What TikTok can tell us about the future of e-commerce 700 300 Scriberbase

I’ve been thinking a lot about what TikTok can tell us about the future of e-commerce, and potentially the economy more broadly.

While inflation and supply chain woes plague many businesses, a brief ‘08 financial crisis’ history lesson provides us with hints as to what lies ahead, and how Tiktok fits within the puzzle.

Following the GFC of ’08, we witnessed an important speed-to-market shift.

A flurry of e-commerce start-ups were able to build and scale cost-effectively.

By 2012, the barriers that historically made starting a business very costly—such as expensive traditional marketing and custom technology infrastructure—were crumbling, allowing commerce to rapidly evolve.

Online-first companies such as Warby Parker, Casper, Dollar Shave Club, IPSY and Birchbox, a FemTec Health Company, and others burst onto the scene with similar foundational approaches to building their businesses.

Each company exploited the increasing abundance of open-source or otherwise readily available technology to build momentum.

Consider just the simple task of creating a website that could power online transactions. Rather than having to build from scratch, market entrants were launching online stores on platforms like Magento, WooCommerce (WordPress), and Shopify at a fraction of the cost of their predecessors.

At the same time, other solutions to tackle automated email, customer service, and D2C logistics provided a set of cost-effective tools that completely changed the economics of an online start-up.

And once the business infrastructure was in place, attracting customers was not only cost-effective but incredibly scalable thanks to cheap CpC and CpM rates on Facebook and Google.

Plenty of brands capitalized.

With newly acquired capabilities to “stack” one solution on top of the next, the agile D2C universe was in bloom.

Yet, here we are 10 years later – with an eerily similar set of circumstances.

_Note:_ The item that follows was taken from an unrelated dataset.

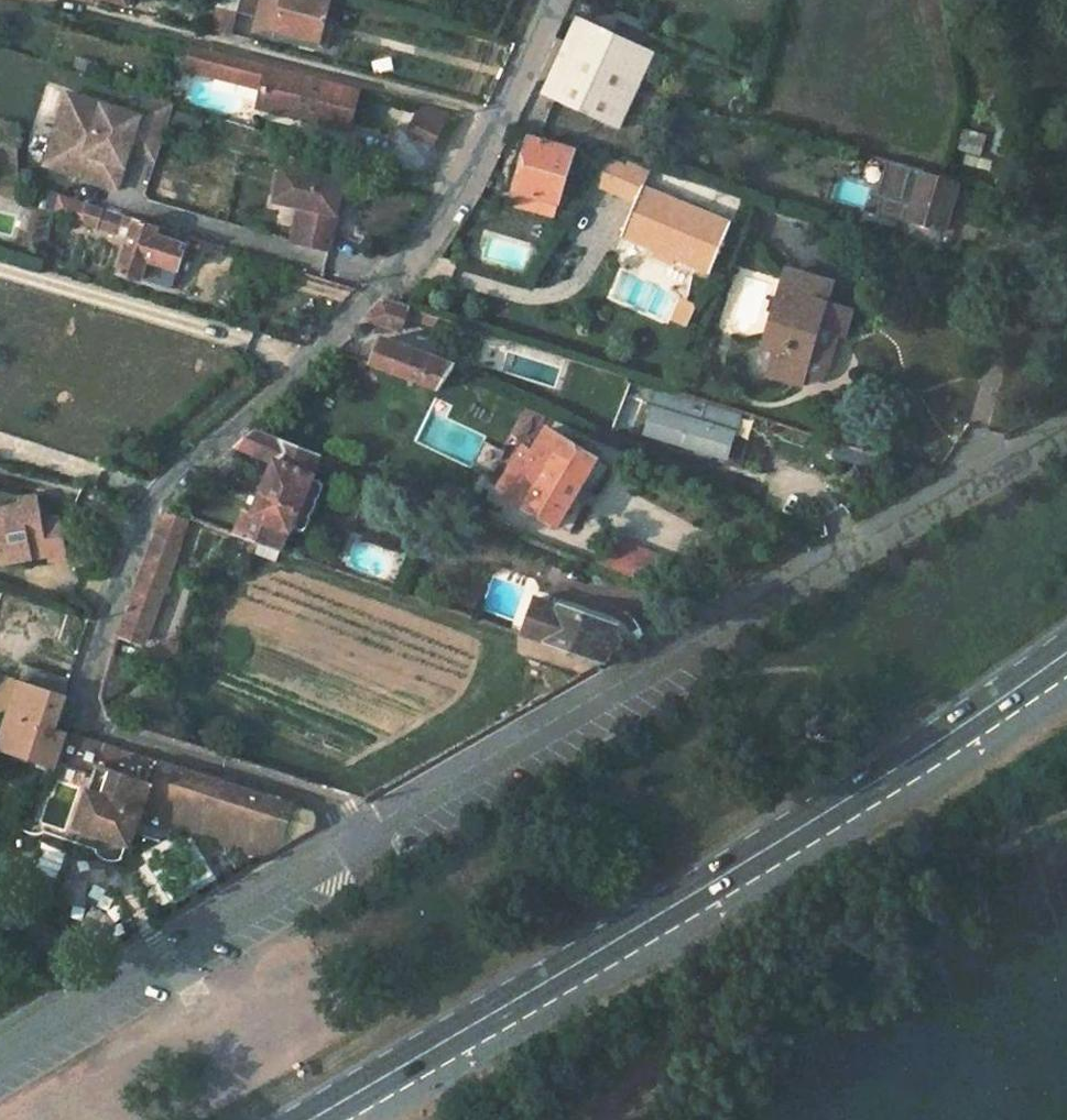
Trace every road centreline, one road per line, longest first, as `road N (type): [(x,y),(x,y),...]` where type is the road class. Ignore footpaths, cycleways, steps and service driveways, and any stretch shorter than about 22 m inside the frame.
road 1 (residential): [(378,822),(78,716),(155,498),(394,271),(505,113),(540,0)]
road 2 (primary): [(1066,653),(809,823),(311,1119)]
road 3 (residential): [(1066,425),(378,822)]
road 4 (residential): [(378,822),(0,1052)]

Market disruption, and another economic ‘correction’ in motion.

Zooming in, business fundamentals are being squeezed from all sides, and marketing once again, is expensive thanks to platform saturation and maturation. In other words, our definition of ‘traditional marketing’ is no longer radio, TV, and print – it’s Facebook and Google.

So what?

We’re experiencing another reset, similar to 2008-2010.

But, as history explains, great companies are born during downturns. Moreover, great technology will emerge to support those companies who are hell-bent on finding solutions during rough times.

And, those companies will find cost-effective ways of building their businesses, acquiring customers wherever they are, and shift marketing dollars accordingly.